Work required
Transcribe the records exactly from the line with "BBV-2-18LDN13-0001-M" to the end, both included.
=== Section Start ===
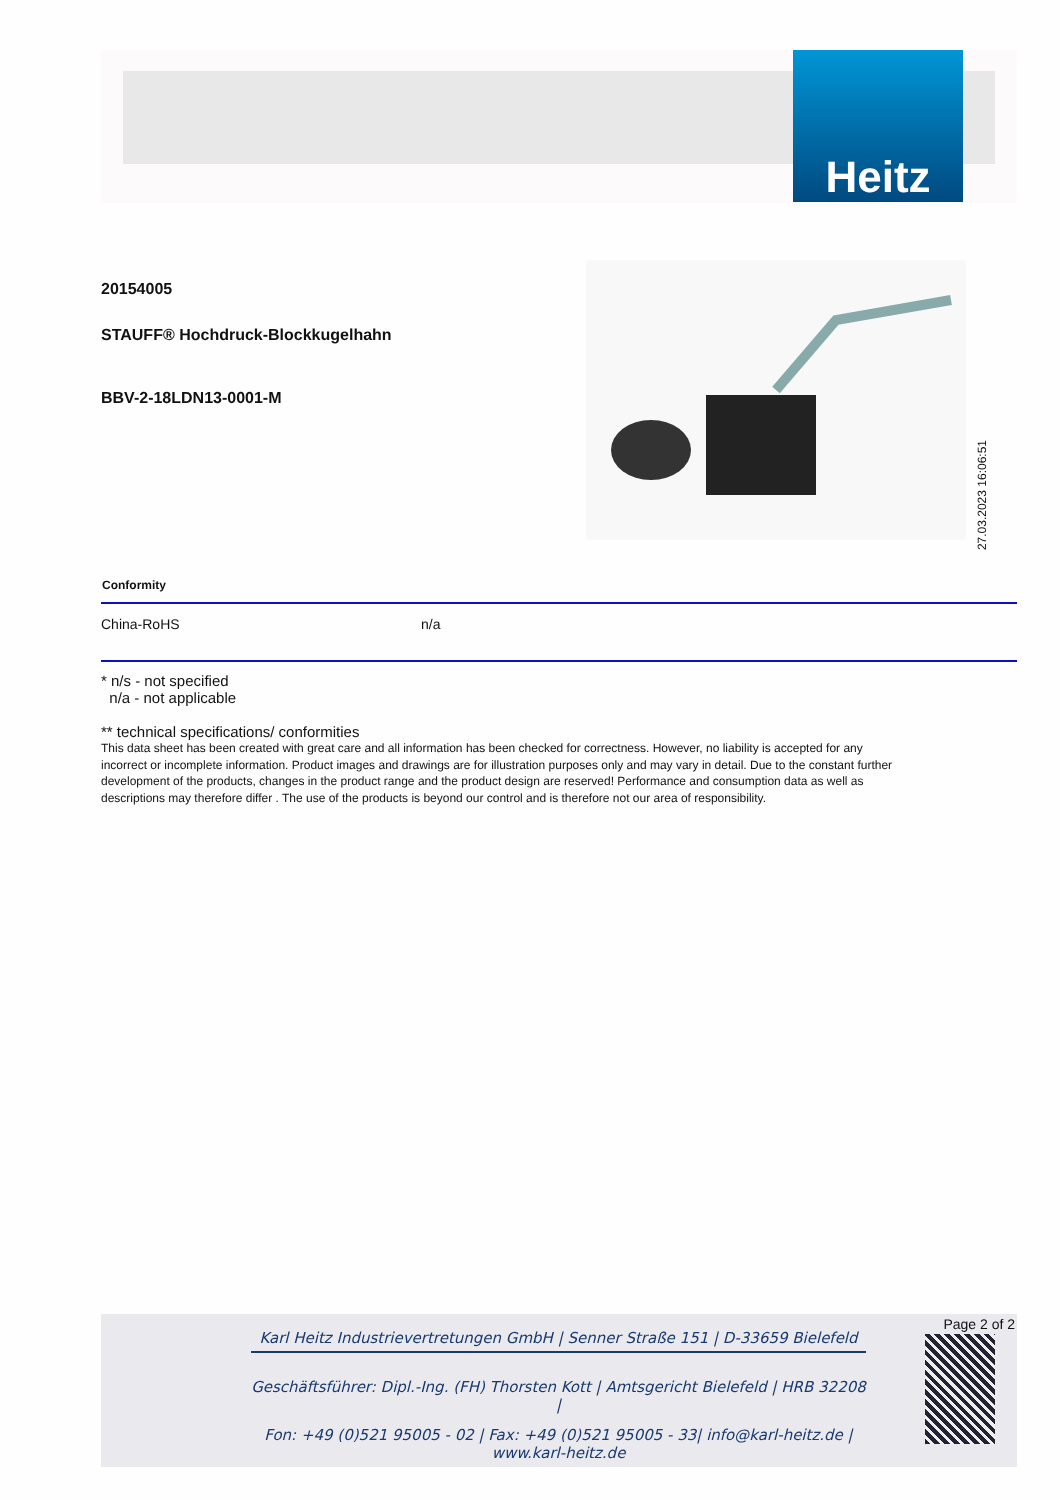Heitz
20154005
STAUFF® Hochdruck-Blockkugelhahn
BBV-2-18LDN13-0001-M
| Conformity | |
| --- | --- |
| China-RoHS | n/a |
* n/s - not specified
n/a - not applicable
** technical specifications/ conformities
This data sheet has been created with great care and all information has been checked for correctness. However, no liability is accepted for any incorrect or incomplete information. Product images and drawings are for illustration purposes only and may vary in detail. Due to the constant further development of the products, changes in the product range and the product design are reserved! Performance and consumption data as well as descriptions may therefore differ . The use of the products is beyond our control and is therefore not our area of responsibility.
27.03.2023 16:06:51
Page 2 of 2
Karl Heitz Industrievertretungen GmbH | Senner Straße 151 | D-33659 Bielefeld
Geschäftsführer: Dipl.-Ing. (FH) Thorsten Kott | Amtsgericht Bielefeld | HRB 32208 |
Fon: +49 (0)521 95005 - 02 | Fax: +49 (0)521 95005 - 33| info@karl-heitz.de | www.karl-heitz.de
=== Section End ===
Written solution
BBV-2-18LDN13-0001-M
| Conformity | |
| --- | --- |
| China-RoHS | n/a |
* n/s - not specified
n/a - not applicable
** technical specifications/ conformities
This data sheet has been created with great care and all information has been checked for correctness. However, no liability is accepted for any incorrect or incomplete information. Product images and drawings are for illustration purposes only and may vary in detail. Due to the constant further development of the products, changes in the product range and the product design are reserved! Performance and consumption data as well as descriptions may therefore differ . The use of the products is beyond our control and is therefore not our area of responsibility.
27.03.2023 16:06:51
Page 2 of 2
Karl Heitz Industrievertretungen GmbH | Senner Straße 151 | D-33659 Bielefeld
Geschäftsführer: Dipl.-Ing. (FH) Thorsten Kott | Amtsgericht Bielefeld | HRB 32208 |
Fon: +49 (0)521 95005 - 02 | Fax: +49 (0)521 95005 - 33| info@karl-heitz.de | www.karl-heitz.de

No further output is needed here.